Vanmaker LDV crashed with debts of £234 million and left all of its unsecured creditors high and dry.
Although production of the company's new Maxus van has resumed at the Washwood Heath factory in Birmingham, hundreds of creditors will not get a penny back.
They include suppliers of components to the companies old Pilot and Convoy models which were scrapped by the company's new owners, American private equity group Sun Capital Partners.
All but £300,000 of the £19,563,363 received by the administrators was used to pay off Barclays Bank and Lloyds UDT.
The old company, LDV Limited, was put into administration on December 16 but was bought by Sun two hours later and renamed LDV Group.
The manoeuvre was a comparatively new device called a pre-packaged administration, or "pre-pack" by insolvency practitioners.
It's a controversial means of enabling a struggling company to be transferred to a new owner at high speed while leaving its liabilities behind.
The full extent of LDV's problems emerge from the report of administrators from PricewaterhouseCoopers, a copy of which The Birmingham Post has obtained.
In a covering letter to creditors dated February 7, joint administrator Mark Hopkins says that the company lost a total of more than £58 million in the 33 months from January 1, 2003 to September 30, 2005.
Much of the deficit related to the cost of designing and developing Maxus, the first all-new vehicle that LDV had to its credit since it was rescued by an MBO following the crash of the old Leyland DAF group in 1993.
"During late 2005, LDV's losses manifested themselves in a cash shortage and creditor pressure," the letter said.

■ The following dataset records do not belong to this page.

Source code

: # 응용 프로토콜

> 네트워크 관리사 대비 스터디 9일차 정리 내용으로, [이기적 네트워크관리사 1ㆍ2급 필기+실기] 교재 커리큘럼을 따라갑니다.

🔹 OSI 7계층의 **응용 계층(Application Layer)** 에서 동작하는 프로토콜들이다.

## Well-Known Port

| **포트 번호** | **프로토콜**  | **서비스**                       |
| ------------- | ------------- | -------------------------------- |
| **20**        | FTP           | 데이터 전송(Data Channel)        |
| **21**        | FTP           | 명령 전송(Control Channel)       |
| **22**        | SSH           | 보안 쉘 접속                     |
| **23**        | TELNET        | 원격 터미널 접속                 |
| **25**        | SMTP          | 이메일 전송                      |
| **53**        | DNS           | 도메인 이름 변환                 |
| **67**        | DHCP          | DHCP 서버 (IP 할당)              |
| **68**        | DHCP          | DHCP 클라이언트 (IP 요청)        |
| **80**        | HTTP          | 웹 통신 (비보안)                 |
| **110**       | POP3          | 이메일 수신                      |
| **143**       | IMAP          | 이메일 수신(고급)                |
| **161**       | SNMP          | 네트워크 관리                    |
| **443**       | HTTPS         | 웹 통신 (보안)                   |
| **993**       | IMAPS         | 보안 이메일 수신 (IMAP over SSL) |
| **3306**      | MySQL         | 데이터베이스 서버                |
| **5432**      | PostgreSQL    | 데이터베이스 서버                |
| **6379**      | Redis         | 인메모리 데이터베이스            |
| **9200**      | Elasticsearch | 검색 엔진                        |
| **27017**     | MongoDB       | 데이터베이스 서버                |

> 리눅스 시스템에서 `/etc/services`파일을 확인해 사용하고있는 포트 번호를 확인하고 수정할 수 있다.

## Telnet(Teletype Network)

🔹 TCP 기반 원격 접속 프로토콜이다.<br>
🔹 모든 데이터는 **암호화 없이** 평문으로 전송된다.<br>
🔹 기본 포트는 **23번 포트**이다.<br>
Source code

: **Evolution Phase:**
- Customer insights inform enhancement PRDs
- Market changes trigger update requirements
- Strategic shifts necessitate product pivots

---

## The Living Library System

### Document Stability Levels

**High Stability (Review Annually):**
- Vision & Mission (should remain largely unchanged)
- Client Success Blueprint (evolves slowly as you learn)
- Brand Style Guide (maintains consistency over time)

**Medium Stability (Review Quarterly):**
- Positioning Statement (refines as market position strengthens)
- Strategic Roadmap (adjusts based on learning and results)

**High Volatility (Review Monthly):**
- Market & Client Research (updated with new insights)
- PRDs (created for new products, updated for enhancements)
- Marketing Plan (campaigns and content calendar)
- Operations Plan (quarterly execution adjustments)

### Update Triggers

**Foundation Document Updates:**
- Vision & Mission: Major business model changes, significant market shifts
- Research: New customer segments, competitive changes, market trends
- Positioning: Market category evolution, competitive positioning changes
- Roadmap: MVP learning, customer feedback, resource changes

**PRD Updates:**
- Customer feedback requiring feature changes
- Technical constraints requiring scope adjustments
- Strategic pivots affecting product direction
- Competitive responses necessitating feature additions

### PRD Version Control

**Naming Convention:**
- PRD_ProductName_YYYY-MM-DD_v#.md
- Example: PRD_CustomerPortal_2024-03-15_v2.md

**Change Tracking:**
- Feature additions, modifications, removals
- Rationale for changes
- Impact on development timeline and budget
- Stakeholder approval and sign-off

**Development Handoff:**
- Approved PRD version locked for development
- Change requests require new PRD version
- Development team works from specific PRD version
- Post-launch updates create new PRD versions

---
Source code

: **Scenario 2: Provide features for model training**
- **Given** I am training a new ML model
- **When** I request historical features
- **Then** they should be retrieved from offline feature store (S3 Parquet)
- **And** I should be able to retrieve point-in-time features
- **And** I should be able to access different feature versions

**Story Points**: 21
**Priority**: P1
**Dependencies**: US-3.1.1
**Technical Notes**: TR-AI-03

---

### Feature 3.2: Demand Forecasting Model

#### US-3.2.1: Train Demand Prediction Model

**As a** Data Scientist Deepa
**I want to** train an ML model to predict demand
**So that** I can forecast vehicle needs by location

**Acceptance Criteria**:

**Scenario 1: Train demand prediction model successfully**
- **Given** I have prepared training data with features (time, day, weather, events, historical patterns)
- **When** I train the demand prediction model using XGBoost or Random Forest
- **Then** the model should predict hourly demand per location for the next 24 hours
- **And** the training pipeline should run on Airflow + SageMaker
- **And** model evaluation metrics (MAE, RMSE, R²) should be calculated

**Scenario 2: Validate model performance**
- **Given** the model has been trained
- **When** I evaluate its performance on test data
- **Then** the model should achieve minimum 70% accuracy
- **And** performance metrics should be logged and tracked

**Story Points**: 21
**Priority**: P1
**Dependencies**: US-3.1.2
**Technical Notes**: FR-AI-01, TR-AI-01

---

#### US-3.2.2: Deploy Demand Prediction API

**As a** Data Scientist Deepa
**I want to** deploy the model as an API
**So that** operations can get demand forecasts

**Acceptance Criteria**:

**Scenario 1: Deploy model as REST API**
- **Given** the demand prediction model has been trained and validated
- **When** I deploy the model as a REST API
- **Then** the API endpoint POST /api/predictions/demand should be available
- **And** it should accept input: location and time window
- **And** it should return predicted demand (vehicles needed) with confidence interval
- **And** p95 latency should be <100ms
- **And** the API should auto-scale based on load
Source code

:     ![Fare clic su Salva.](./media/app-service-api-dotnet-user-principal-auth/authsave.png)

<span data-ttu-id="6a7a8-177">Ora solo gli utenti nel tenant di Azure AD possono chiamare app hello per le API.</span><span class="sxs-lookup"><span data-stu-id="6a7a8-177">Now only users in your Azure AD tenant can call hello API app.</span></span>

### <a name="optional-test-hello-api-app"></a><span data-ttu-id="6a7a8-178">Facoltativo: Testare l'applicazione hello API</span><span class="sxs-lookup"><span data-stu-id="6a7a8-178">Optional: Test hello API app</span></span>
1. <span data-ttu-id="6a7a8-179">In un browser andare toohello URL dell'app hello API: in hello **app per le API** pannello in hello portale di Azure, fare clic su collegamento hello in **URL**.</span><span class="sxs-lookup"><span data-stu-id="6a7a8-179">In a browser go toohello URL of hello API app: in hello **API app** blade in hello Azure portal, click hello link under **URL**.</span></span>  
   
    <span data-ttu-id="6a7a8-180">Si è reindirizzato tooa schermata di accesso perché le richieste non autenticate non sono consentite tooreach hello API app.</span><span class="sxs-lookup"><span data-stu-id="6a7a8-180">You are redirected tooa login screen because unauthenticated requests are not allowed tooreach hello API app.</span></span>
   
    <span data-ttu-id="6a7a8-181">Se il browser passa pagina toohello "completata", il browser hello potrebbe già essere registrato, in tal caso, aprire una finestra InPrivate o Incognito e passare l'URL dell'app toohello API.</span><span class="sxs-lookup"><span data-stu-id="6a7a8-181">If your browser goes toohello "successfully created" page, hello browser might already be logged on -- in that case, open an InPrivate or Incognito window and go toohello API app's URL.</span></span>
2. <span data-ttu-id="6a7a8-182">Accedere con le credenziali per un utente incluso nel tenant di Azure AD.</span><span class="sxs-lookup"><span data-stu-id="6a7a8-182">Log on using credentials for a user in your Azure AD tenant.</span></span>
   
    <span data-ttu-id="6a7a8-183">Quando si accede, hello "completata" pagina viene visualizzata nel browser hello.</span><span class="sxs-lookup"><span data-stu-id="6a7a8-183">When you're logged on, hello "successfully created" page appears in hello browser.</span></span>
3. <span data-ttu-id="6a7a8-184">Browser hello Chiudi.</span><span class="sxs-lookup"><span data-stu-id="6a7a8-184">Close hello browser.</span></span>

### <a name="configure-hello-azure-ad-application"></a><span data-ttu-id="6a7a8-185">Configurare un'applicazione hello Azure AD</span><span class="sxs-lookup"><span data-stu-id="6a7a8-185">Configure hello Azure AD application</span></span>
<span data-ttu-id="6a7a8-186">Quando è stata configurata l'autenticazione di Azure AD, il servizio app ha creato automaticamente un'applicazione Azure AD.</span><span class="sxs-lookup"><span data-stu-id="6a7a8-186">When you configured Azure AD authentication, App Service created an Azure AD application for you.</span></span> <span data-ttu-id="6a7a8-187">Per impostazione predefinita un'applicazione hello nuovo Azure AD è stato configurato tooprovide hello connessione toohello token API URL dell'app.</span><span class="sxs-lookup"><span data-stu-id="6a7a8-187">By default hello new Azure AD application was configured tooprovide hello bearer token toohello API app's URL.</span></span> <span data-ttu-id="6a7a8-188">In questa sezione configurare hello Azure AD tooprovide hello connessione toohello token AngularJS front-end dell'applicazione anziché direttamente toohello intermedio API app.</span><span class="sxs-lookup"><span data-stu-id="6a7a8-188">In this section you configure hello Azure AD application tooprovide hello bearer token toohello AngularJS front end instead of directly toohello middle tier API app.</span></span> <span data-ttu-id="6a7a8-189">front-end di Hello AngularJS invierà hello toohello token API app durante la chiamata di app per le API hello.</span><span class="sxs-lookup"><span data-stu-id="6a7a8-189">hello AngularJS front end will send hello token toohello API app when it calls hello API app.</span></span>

With the threat of winding up petitions from creditors growing, it became apparent the company was insolvent a nd unable to meet its liabilities.
Existing shareholders included the venture capital group 3i which had supported an earlier refinancing of the company, without additional partners coming on board.
Sun, which had been approached in November, said it was willing only to form a company to buy the LDV assets out of insolvency.
"The scale of the liabilities and difficulties likely to be encountered in recommencing production made the possibility of continuing to trade with a view to restructuring LDV or being able to seek out other potential buyers unlikely," Mr Hopkins went on to say.
It is believed that some £24 million of taxpayers' money put into LDV by the Department of Trade and Industry to support develop-ment of the Maxus has been written off.
In addition, the Pensions Protection Fund is being asked to take responsibility for the company's final salary pension scheme, which had an estimated deficit of £22 million.
The crash has resulted in more than 200 manufacturing and executive staff, including chief executive Allan Amey, losing their jobs.
The new company has paid off suppliers of components for the Maxus, which is now being produced at the rate of about 200 week.
"They are paying on time, and paying well," one said.